Simon despegó los labios y soltó el aire de golpe. Intentó pedirle que no lo obligara a pensar más. Su cabeza no aguantaría otra violenta intromisión de recuerdos. Pero allí estaban otra vez, intactos, las miles de memorias que se habían quedado con él. La calidez de su piel, la textura de su cabello rojizo ―un color que lo obligaba a fijar su atención en ella―, el eco de una risa, la curva de su sonrisa, el murmullo seductor al decir su nombre, la forma en que una mirada suya lo volvía fuego líquido, derretido bajo sus pies.

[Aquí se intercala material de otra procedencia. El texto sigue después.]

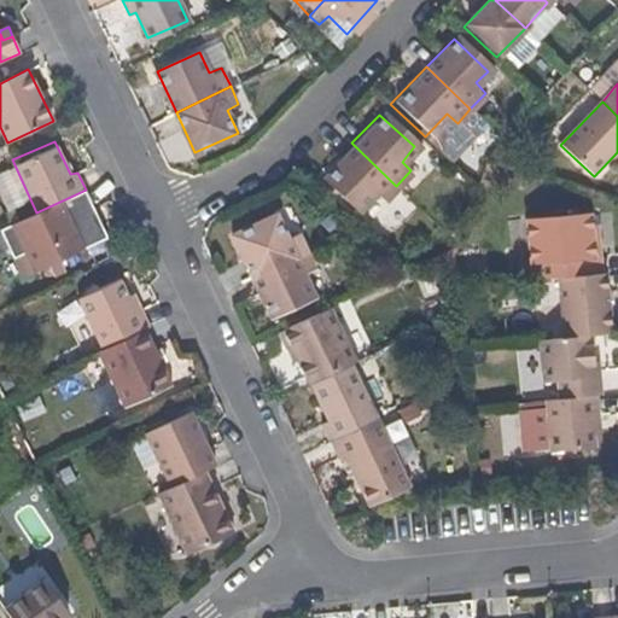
[(351,214),(374,191),(383,199),(396,186),(351,143),(316,181),(351,214)]
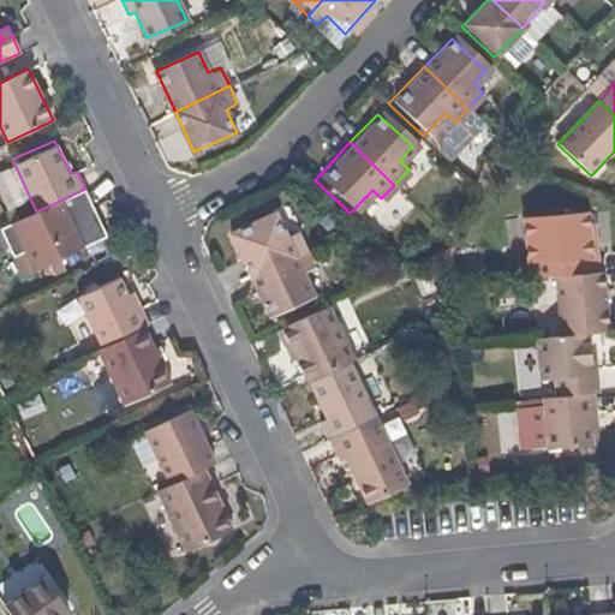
[(23,276),(107,236),(85,189),(36,212),(0,228),(23,276)]
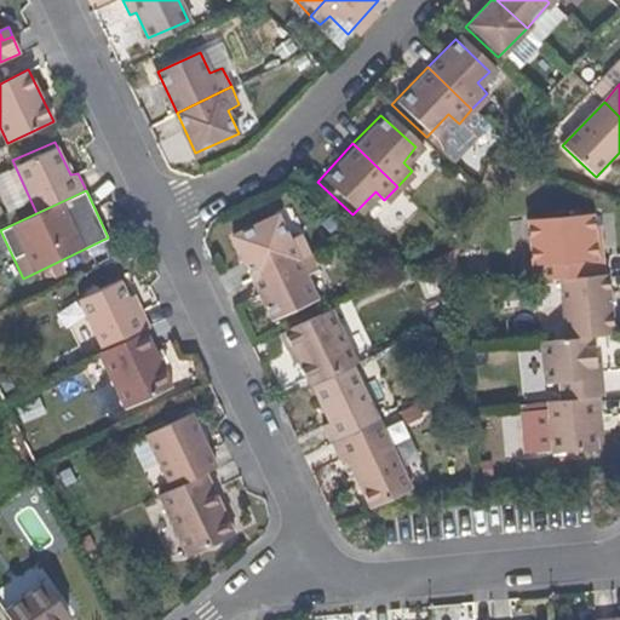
[(529,220),(532,263),(600,257),(597,236),(593,236),(591,216),(529,220)]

La había dejado ir para que cumpliera sus sueños, porque quería verla realizando todas las metas que tenía pendiente, y su título tarde o temprano los truncaría.

¿Para eso tenía tanto poder? ¿De eso le servían sus títulos? ¿Es que no había nada que pudiera hacer más que resignarse a que debían estar separados si quería que fuera feliz cumpliendo sus sueños?

¿Y de verdad había permitido que un título lo sumergiera a la infelicidad por el resto de su vida? ¿Así de débil era que algo intangible ejercía poder sobre él como si fuera una triste marioneta a merced de un titiritero sin alma? Se había quedado callado mientras su gran verdugo levantaba el hacha por encima de su cabeza.

¿Estaba a tiempo de evitar la sentencia?

Phoebe sonrió ante la centelleante determinación que descubrió en su mirada.

―Regresaré a casa por mi cuenta. ―Le dio un beso en la mejilla―. Tengo a alguien esperando por mí. ―Señaló al auto blanco estacionado al otro lado de la calle―. Quiero pensar que saldrás de aquí a enfrentarte a esa fuerza de la naturaleza que sacudió tu centro. ―Frotó su brazo―. Por favor, no pierdas lo que más amas por el miedo o por satisfacer a los demás. Nadie va a agradecer que sacrifiques tu felicidad, y francamente no lo vale. Solo tenemos una vida y hay que vivirla con una sonrisa.

«Solo tenemos una vida», fueron las palabras que se repetían en su memoria mientras la veía marcharse. Incluso cuando subió al auto y la perdió de vista, su voz continuó taladrando su cabeza. «Solo tenemos una vida». ¿Y cómo quería vivirla: como un príncipe o como un hombre? ¿Acompañado de la soledad de una corona o con ese fuego que emanaba de su espíritu? ¿Sumergido bajo el ruido de las voces parlamentarias o el sonido de su estrepitosa carcajada?

La prerrogativa se resumía en una única pregunta: ¿Quería pasar el resto de la vida solo o con Lyla?

Y la respuesta llegó con la caricia de la brisa.

Sus pies, con la vitalidad repentinamente recuperada, se encaminaron hacia el auto. Le pidió las llaves al chofer. Necesitaba conducir, tomar el control. Sus propias manos lo guiarían hacia la respuesta de su pregunta.